In order for a substance to be regulated like alcohol, it must fit four specific criteria: ubiquity, toxicity, addictiveness, and be bad for society has a whole. Sugar fits these categories easily.

What’s the Latest Development?


In order for a substance to be regulated like alcohol, it must fit four specific criteria: ubiquity, toxicity, addictiveness, and be bad for society as a whole. Sugar fits these categories easily, argues Robert Lustig at the Aspen Ideas Festival. Sugar is obviously ubiquitous, and given the obesity and diabetes spikes in the US, it is also harmful to society. “Sugar is also…toxic: the mitochondria in our bodies’ cells, he said, are unable to convert the excess fructose we eat into energy, so they convert it instead into liver fat.
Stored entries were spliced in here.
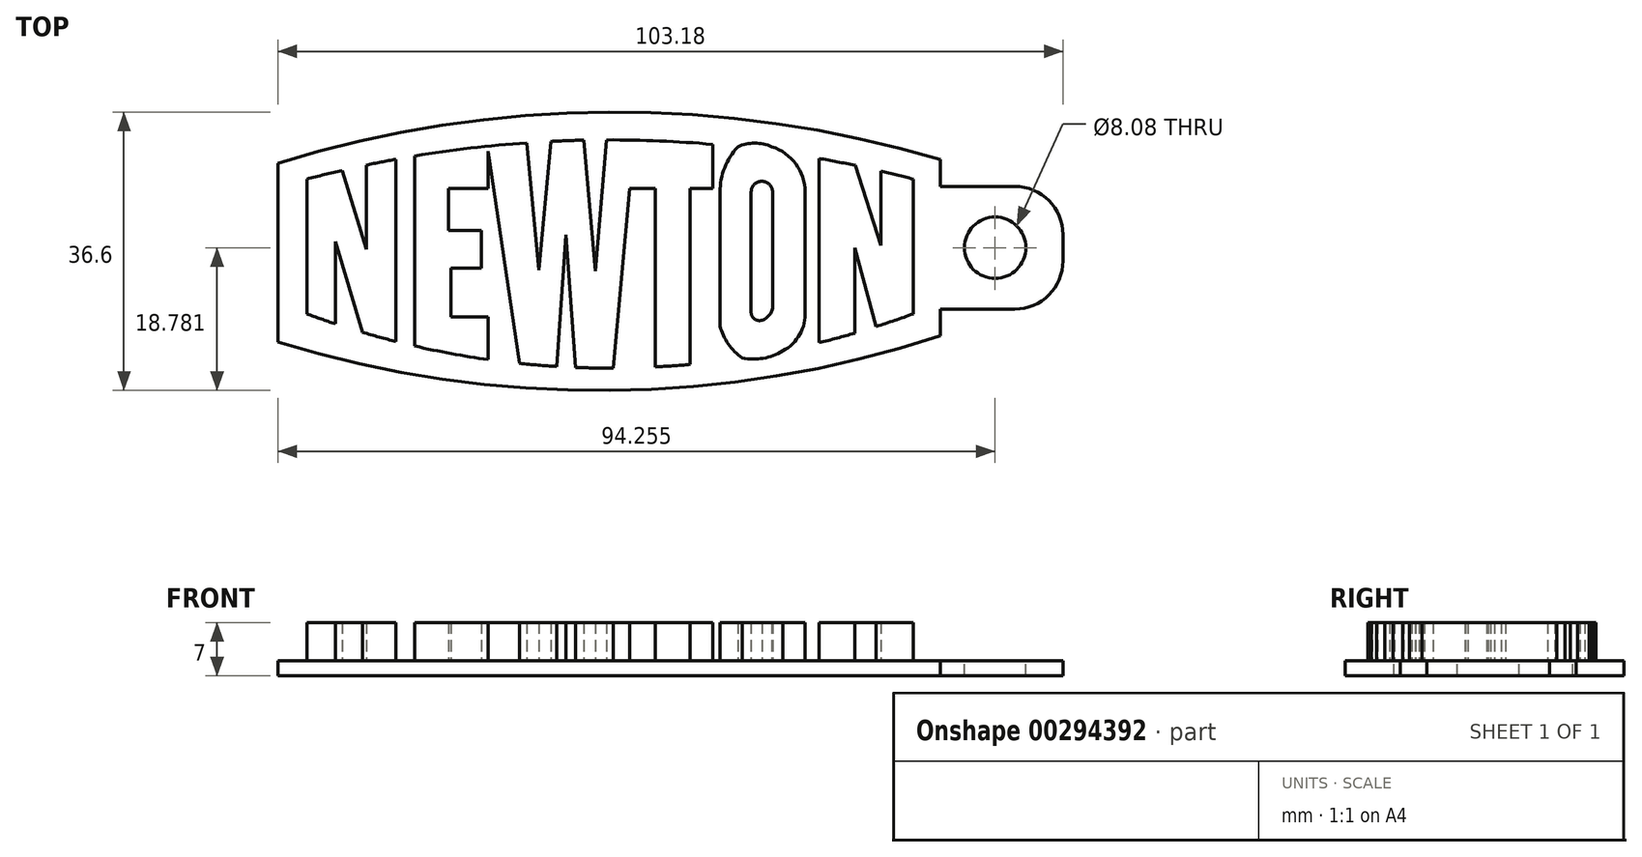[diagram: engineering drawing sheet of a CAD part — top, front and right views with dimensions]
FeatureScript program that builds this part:
annotation { "Feature Type Name" : "Feature", "Feature Type Description" : "" }
export const myFeature = defineFeature(function(context is Context, id is Id, definition is map)
    precondition{}
    {
        {
            var Q0;
            Q0=qCreatedBy(makeId("Top.planeOp"),FACE);
            var sketch = newSketch(context, id + "F0", { "sketchPlane" : qUnion([Q0])});
            skLineSegment(sketch, "E0", {"start": v(-31.31, 16.26) * mm, "end": v(-31.31, -1.45) * mm});
            skArc(sketch, "E1", {"start": v(48.39, 16.26) * mm, "mid": v(46.26, 16.8) * mm, "end": v(44.12, 17.32) * mm});
            skArc(sketch, "E2", {"start": v(-31.31, -1.45) * mm, "mid": v(-29.45, -2.13) * mm, "end": v(-27.57, -2.77) * mm});
            skLineSegment(sketch, "E3", {"start": v(48.39, 16.26) * mm, "end": v(48.39, -1.45) * mm});
            skLineSegment(sketch, "E4", {"start": v(-27.57, -2.77) * mm, "end": v(-27.57, 8.04) * mm});
            skLineSegment(sketch, "E5", {"start": v(-27.57, 8.04) * mm, "end": v(-23.98, -3.9) * mm});
            skLineSegment(sketch, "E6", {"start": v(-19.58, -5.1) * mm, "end": v(-19.58, 18.87) * mm});
            skLineSegment(sketch, "E7", {"start": v(-23.49, 18.1) * mm, "end": v(-23.49, 7.05) * mm});
            skLineSegment(sketch, "E8", {"start": v(-23.49, 7.05) * mm, "end": v(-26.65, 17.4) * mm});
            skArc(sketch, "E9.trimOffspring", {"start": v(-26.65, 17.4) * mm, "mid": v(-28.99, 16.85) * mm, "end": v(-31.31, 16.26) * mm});
            skArc(sketch, "E10.trimOffspring", {"start": v(-23.98, -3.9) * mm, "mid": v(-21.79, -4.52) * mm, "end": v(-19.58, -5.1) * mm});
            skLineSegment(sketch, "E11", {"start": v(-17.12, 19.3) * mm, "end": v(-17.12, -5.69) * mm});
            skLineSegment(sketch, "E12", {"start": v(-7.46, 20.6) * mm, "end": v(-7.46, 15.06) * mm});
            skLineSegment(sketch, "E13", {"start": v(-7.46, 15.06) * mm, "end": v(-12.69, 15.06) * mm});
            skLineSegment(sketch, "E14", {"start": v(-12.69, 15.06) * mm, "end": v(-12.69, 9.52) * mm});
            skLineSegment(sketch, "E15", {"start": v(-12.69, 9.52) * mm, "end": v(-8.33, 9.52) * mm});
            skLineSegment(sketch, "E16", {"start": v(-8.33, 9.52) * mm, "end": v(-8.33, 4.58) * mm});
            skLineSegment(sketch, "E17", {"start": v(-8.33, 4.58) * mm, "end": v(-12.39, 4.58) * mm});
            skLineSegment(sketch, "E18", {"start": v(-12.39, 4.58) * mm, "end": v(-12.39, -1.85) * mm});
            skLineSegment(sketch, "E19", {"start": v(-12.39, -1.85) * mm, "end": v(-7.46, -1.85) * mm});
            skLineSegment(sketch, "E20", {"start": v(-7.46, -1.85) * mm, "end": v(-7.46, -7.47) * mm});
            skArc(sketch, "E21.trimOffspring", {"start": v(-19.58, 18.87) * mm, "mid": v(-21.54, 18.5) * mm, "end": v(-23.49, 18.1) * mm});
            skArc(sketch, "E22.trimOffspring", {"start": v(-17.12, -5.69) * mm, "mid": v(-12.3, -6.68) * mm, "end": v(-7.46, -7.47) * mm});
            skLineSegment(sketch, "E23", {"start": v(-7.55, 20.58) * mm, "end": v(-3.32, -7.98) * mm});
            skLineSegment(sketch, "E24", {"start": v(-2.41, 21.03) * mm, "end": v(-0.82, 4.28) * mm});
            skLineSegment(sketch, "E25", {"start": v(-0.82, 4.28) * mm, "end": v(0.75, 21.22) * mm});
            skLineSegment(sketch, "E26", {"start": v(5.12, 21.37) * mm, "end": v(6.6, 4.18) * mm});
            skLineSegment(sketch, "E27", {"start": v(6.6, 4.18) * mm, "end": v(8.1, 21.41) * mm});
            skLineSegment(sketch, "E28", {"start": v(1.53, -8.38) * mm, "end": v(2.75, 8.93) * mm});
            skLineSegment(sketch, "E29", {"start": v(2.75, 8.93) * mm, "end": v(4.03, -8.5) * mm});
            skLineSegment(sketch, "E30", {"start": v(8.98, -8.6) * mm, "end": v(11.16, 15.06) * mm});
            skLineSegment(sketch, "E31", {"start": v(11.16, 15.06) * mm, "end": v(14.53, 15.06) * mm});
            skLineSegment(sketch, "E32", {"start": v(14.53, 15.06) * mm, "end": v(14.53, -8.44) * mm});
            skLineSegment(sketch, "E33", {"start": v(22.04, 20.83) * mm, "end": v(22.04, 15.06) * mm});
            skLineSegment(sketch, "E34", {"start": v(22.04, 15.06) * mm, "end": v(19.08, 15.06) * mm});
            skLineSegment(sketch, "E35", {"start": v(19.08, 15.06) * mm, "end": v(19.08, -8.1) * mm});
            skLineSegment(sketch, "E36", {"start": v(36.04, -5.25) * mm, "end": v(36.04, 18.98) * mm});
            skLineSegment(sketch, "E37", {"start": v(40.77, 18.06) * mm, "end": v(44.12, 7.54) * mm});
            skLineSegment(sketch, "E38", {"start": v(44.12, 7.54) * mm, "end": v(44.12, 17.32) * mm});
            skLineSegment(sketch, "E39", {"start": v(40.7, -4) * mm, "end": v(40.7, 7.25) * mm});
            skLineSegment(sketch, "E40", {"start": v(40.7, 7.25) * mm, "end": v(43.52, -3.13) * mm});
            skArc(sketch, "E41.trimOffspring", {"start": v(40.77, 18.06) * mm, "mid": v(38.4, 18.54) * mm, "end": v(36.04, 18.98) * mm});
            skArc(sketch, "E42.trimOffspring", {"start": v(43.52, -3.13) * mm, "mid": v(45.97, -2.32) * mm, "end": v(48.39, -1.45) * mm});
            skArc(sketch, "E43.trimOffspring", {"start": v(5.12, 21.37) * mm, "mid": v(2.94, 21.31) * mm, "end": v(0.75, 21.22) * mm});
            skArc(sketch, "E44.trimOffspring", {"start": v(-2.41, 21.03) * mm, "mid": v(-9.78, 20.34) * mm, "end": v(-17.12, 19.3) * mm});
            skArc(sketch, "E45.trimOffspring", {"start": v(4.03, -8.5) * mm, "mid": v(6.5, -8.57) * mm, "end": v(8.98, -8.6) * mm});
            skArc(sketch, "E46.trimOffspring", {"start": v(-3.32, -7.98) * mm, "mid": v(-0.9, -8.2) * mm, "end": v(1.53, -8.38) * mm});
            skArc(sketch, "E47.trimOffspring", {"start": v(14.53, -8.44) * mm, "mid": v(16.8, -8.3) * mm, "end": v(19.08, -8.1) * mm});
            skLineSegment(sketch, "E48", {"start": v(23.01, 14.56) * mm, "end": v(23.01, -3.04) * mm});
            skLineSegment(sketch, "E49", {"start": v(27.1, 14.56) * mm, "end": v(27.1, -1.27) * mm});
            skLineSegment(sketch, "E50", {"start": v(29.92, 14.56) * mm, "end": v(29.92, 0) * mm});
            skLineSegment(sketch, "E51", {"start": v(34.18, 14.56) * mm, "end": v(34.18, -1.12) * mm});
            skArc(sketch, "E52", {"start": v(25.34, 20.5) * mm, "mid": v(23.61, 17.76) * mm, "end": v(23.01, 14.56) * mm});
            skArc(sketch, "E53", {"start": v(29.82, 20.5) * mm, "mid": v(27.58, 20.98) * mm, "end": v(25.34, 20.5) * mm});
            skArc(sketch, "E54", {"start": v(34.18, 14.56) * mm, "mid": v(32.97, 18.25) * mm, "end": v(29.82, 20.5) * mm});
            skArc(sketch, "E55.trimOffspring", {"start": v(22.04, 20.83) * mm, "mid": v(15.08, 21.28) * mm, "end": v(8.1, 21.41) * mm});
            skArc(sketch, "E56", {"start": v(29.92, 14.56) * mm, "mid": v(28.5, 15.98) * mm, "end": v(27.1, 14.56) * mm});
            skArc(sketch, "E57", {"start": v(27.1, -1.27) * mm, "mid": v(27.54, -2.14) * mm, "end": v(28.51, -2.3) * mm});
            skArc(sketch, "E58", {"start": v(23.01, -3.04) * mm, "mid": v(24.1, -5.41) * mm, "end": v(25.92, -7.27) * mm});
            skArc(sketch, "E59", {"start": v(25.92, -7.27) * mm, "mid": v(28.68, -7.3) * mm, "end": v(31.25, -6.32) * mm});
            skArc(sketch, "E60", {"start": v(31.25, -6.32) * mm, "mid": v(33.5, -4.16) * mm, "end": v(34.18, -1.12) * mm});
            skArc(sketch, "E61.trimOffspring", {"start": v(36.04, -5.25) * mm, "mid": v(38.37, -4.65) * mm, "end": v(40.7, -4) * mm});
            skArc(sketch, "E62", {"start": v(28.51, -2.3) * mm, "mid": v(29.65, -1.41) * mm, "end": v(29.92, 0) * mm});
            skSolve(sketch);
        }
        {
            var Q0;
            Q0 = qSketchRegion(id + "F0", true);
            extrude(context, id + "F1", {"entities" : qUnion([Q0]), "depth" : 5 * mm});
        }
        {
            var Q0;
            Q0=qCreatedBy(makeId("Top.planeOp"),FACE);
            var sketch = newSketch(context, id + "F2", { "sketchPlane" : qUnion([Q0])});
            skLineSegment(sketch, "E63", {"start": v(-35.09, 18.36) * mm, "end": v(-35.09, -5.17) * mm});
            skLineSegment(sketch, "E64", {"start": v(51.96, 18.83) * mm, "end": v(51.96, -4.34) * mm});
            skArc(sketch, "E65", {"start": v(51.96, 18.83) * mm, "mid": v(8.4, 25.06) * mm, "end": v(-35.09, 18.36) * mm});
            skArc(sketch, "E66", {"start": v(-35.09, -5.17) * mm, "mid": v(8.5, -11.53) * mm, "end": v(51.96, -4.34) * mm});
            skSolve(sketch);
        }
        {
            var Q0;
            Q0 = qSketchRegion(id + "F2", true);
            extrude(context, id + "F3", {"entities" : qUnion([Q0]), "oppositeDirection" : true, "depth" : 2 * mm});
        }
        {
            var Q0;
            Q0=makeQuery(id+"F1.opExtrude","SWEPT_BODY",BODY,{"disambiguationData":[OSD([sQuery(id+"F0.wireOp",EDGE,"E0"),sQuery(id+"F0.wireOp",EDGE,"E2"),sQuery(id+"F0.wireOp",EDGE,"E4"),sQuery(id+"F0.wireOp",EDGE,"E5"),sQuery(id+"F0.wireOp",EDGE,"E6"),sQuery(id+"F0.wireOp",EDGE,"E7"),sQuery(id+"F0.wireOp",EDGE,"E8"),sQuery(id+"F0.wireOp",EDGE,"E9.trimOffspring"),sQuery(id+"F0.wireOp",EDGE,"E10.trimOffspring"),sQuery(id+"F0.wireOp",EDGE,"E21.trimOffspring")])]});
            var Q1;
            Q1=makeQuery(id+"F1.opExtrude","SWEPT_BODY",BODY,{"disambiguationData":[OSD([sQuery(id+"F0.wireOp",EDGE,"E1"),sQuery(id+"F0.wireOp",EDGE,"E3"),sQuery(id+"F0.wireOp",EDGE,"E36"),sQuery(id+"F0.wireOp",EDGE,"E37"),sQuery(id+"F0.wireOp",EDGE,"E38"),sQuery(id+"F0.wireOp",EDGE,"E39"),sQuery(id+"F0.wireOp",EDGE,"E40"),sQuery(id+"F0.wireOp",EDGE,"E41.trimOffspring"),sQuery(id+"F0.wireOp",EDGE,"E42.trimOffspring"),sQuery(id+"F0.wireOp",EDGE,"E61.trimOffspring")])]});
            var Q2;
            Q2=makeQuery(id+"F1.opExtrude","SWEPT_BODY",BODY,{"disambiguationData":[OSD([sQuery(id+"F0.wireOp",EDGE,"E11"),sQuery(id+"F0.wireOp",EDGE,"E12"),sQuery(id+"F0.wireOp",EDGE,"E13"),sQuery(id+"F0.wireOp",EDGE,"E14"),sQuery(id+"F0.wireOp",EDGE,"E15"),sQuery(id+"F0.wireOp",EDGE,"E16"),sQuery(id+"F0.wireOp",EDGE,"E17"),sQuery(id+"F0.wireOp",EDGE,"E18"),sQuery(id+"F0.wireOp",EDGE,"E19"),sQuery(id+"F0.wireOp",EDGE,"E20"),sQuery(id+"F0.wireOp",EDGE,"E22.trimOffspring"),sQuery(id+"F0.wireOp",EDGE,"E23"),sQuery(id+"F0.wireOp",EDGE,"E24"),sQuery(id+"F0.wireOp",EDGE,"E25"),sQuery(id+"F0.wireOp",EDGE,"E26"),sQuery(id+"F0.wireOp",EDGE,"E27"),sQuery(id+"F0.wireOp",EDGE,"E28"),sQuery(id+"F0.wireOp",EDGE,"E29"),sQuery(id+"F0.wireOp",EDGE,"E30"),sQuery(id+"F0.wireOp",EDGE,"E31"),sQuery(id+"F0.wireOp",EDGE,"E32"),sQuery(id+"F0.wireOp",EDGE,"E33"),sQuery(id+"F0.wireOp",EDGE,"E34"),sQuery(id+"F0.wireOp",EDGE,"E35"),sQuery(id+"F0.wireOp",EDGE,"E43.trimOffspring"),sQuery(id+"F0.wireOp",EDGE,"E44.trimOffspring"),sQuery(id+"F0.wireOp",EDGE,"E45.trimOffspring"),sQuery(id+"F0.wireOp",EDGE,"E46.trimOffspring"),sQuery(id+"F0.wireOp",EDGE,"E47.trimOffspring"),sQuery(id+"F0.wireOp",EDGE,"E55.trimOffspring")])]});
            var Q3;
            Q3=makeQuery(id+"F1.opExtrude","SWEPT_BODY",BODY,{"disambiguationData":[OSD([sQuery(id+"F0.wireOp",EDGE,"E48"),sQuery(id+"F0.wireOp",EDGE,"E49"),sQuery(id+"F0.wireOp",EDGE,"E50"),sQuery(id+"F0.wireOp",EDGE,"E51"),sQuery(id+"F0.wireOp",EDGE,"E52"),sQuery(id+"F0.wireOp",EDGE,"E53"),sQuery(id+"F0.wireOp",EDGE,"E54"),sQuery(id+"F0.wireOp",EDGE,"E56"),sQuery(id+"F0.wireOp",EDGE,"E57"),sQuery(id+"F0.wireOp",EDGE,"E58"),sQuery(id+"F0.wireOp",EDGE,"E59"),sQuery(id+"F0.wireOp",EDGE,"E60"),sQuery(id+"F0.wireOp",EDGE,"E62")])]});
            var Q4;
            Q4=makeQuery(id+"F3.opExtrude","SWEPT_BODY",BODY,{"disambiguationData":[OSD([sQuery(id+"F2.wireOp",EDGE,"E63"),sQuery(id+"F2.wireOp",EDGE,"E64"),sQuery(id+"F2.wireOp",EDGE,"E65"),sQuery(id+"F2.wireOp",EDGE,"E66")])]});
            booleanBodies(context, id + "F4", {"operationType" : BooleanOperationType.UNION, "tools" : qUnion([Q0, Q1, Q2, Q3, Q4])});
        }
        {
            var Q0;
            {var subQ0=sQuery(id+"F2.wireOp",EDGE,"E66");var subQ1=sQuery(id+"F2.wireOp",EDGE,"E63");var subQ2=sQuery(id+"F2.wireOp",EDGE,"E64");var subQ3=sQuery(id+"F2.wireOp",EDGE,"E65");Q0=makeQuery(id+"F4.opBoolean","SPLIT",FACE,{"disambiguationData":[TD([makeQuery(id+"F1.opExtrude","SWEPT_FACE",FACE,{"disambiguationData":[OSD([sQuery(id+"F0.wireOp",EDGE,"E0")])]})])],"derivedFrom":makeQuery(id+"F3.opExtrude","CAP_FACE",FACE,{"disambiguationData":[OSD([subQ1,subQ2,subQ3,subQ0])],"isStart":true})});}
            var sketch = newSketch(context, id + "F5", { "sketchPlane" : qUnion([Q0])});
            skPoint(sketch, "E67.centerSnap0", {"position": v(51.96, 7.24) * mm});
            skLineSegment(sketch, "E68", {"start": v(51.96, 7.24) * mm, "end": v(51.96, 15.3) * mm});
            skLineSegment(sketch, "E69", {"start": v(51.96, 15.3) * mm, "end": v(61.74, 15.3) * mm});
            skLineSegment(sketch, "E70", {"start": v(68.09, 8.96) * mm, "end": v(68.09, 5.53) * mm});
            skLineSegment(sketch, "E71", {"start": v(61.74, -0.82) * mm, "end": v(51.96, -0.82) * mm});
            skLineSegment(sketch, "E72", {"start": v(51.96, -0.82) * mm, "end": v(51.96, 7.24) * mm});
            skPoint(sketch, "E73.visualSharp", {"position": v(68.09, 15.3) * mm});
            skArc(sketch, "E73.filletArc", {"start": v(68.09, 8.96) * mm, "mid": v(66.23, 13.45) * mm, "end": v(61.74, 15.3) * mm});
            skPoint(sketch, "E74.visualSharp", {"position": v(68.09, -0.82) * mm});
            skArc(sketch, "E74.filletArc", {"start": v(61.74, -0.82) * mm, "mid": v(66.23, 1.04) * mm, "end": v(68.09, 5.53) * mm});
            skCircle(sketch, "E75", {"center": v(59.17, 7.24) * mm, "radius": 4.04 * mm});
            skPoint(sketch, "E75.centerSnap0", {"position": v(68.09, 7.24) * mm});
            skSolve(sketch);
        }
        {
            var Q0;
            Q0 = qSketchRegion(id + "F5", true);
            extrude(context, id + "F6", {"entities" : qUnion([Q0]), "operationType" : NewBodyOperationType.ADD, "oppositeDirection" : true, "depth" : 2 * mm});
        }
    });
That in turn starts a cascade, causing the insulin resistance that can lead to chronic metabolic disease.”

What’s the Big Idea?

Lustig likes to say that sugar is great for your wallet but terrible for your health. Still, despite the relatively low price of sugar, companies that sell processed sugary products still make a great deal of money. “There’s also the sugar lobby. There’s also the fact that sugar, for consumers, tends to be cheap. There’s also the fact that sugar, in many of its forms, tends to be delicious. … The companies that profit from its sales might not, at the moment, have an incentive to change their ways; the more the public learns about sugar’s effects, though, the more we might limit our intakes of the stuff. Voluntarily.”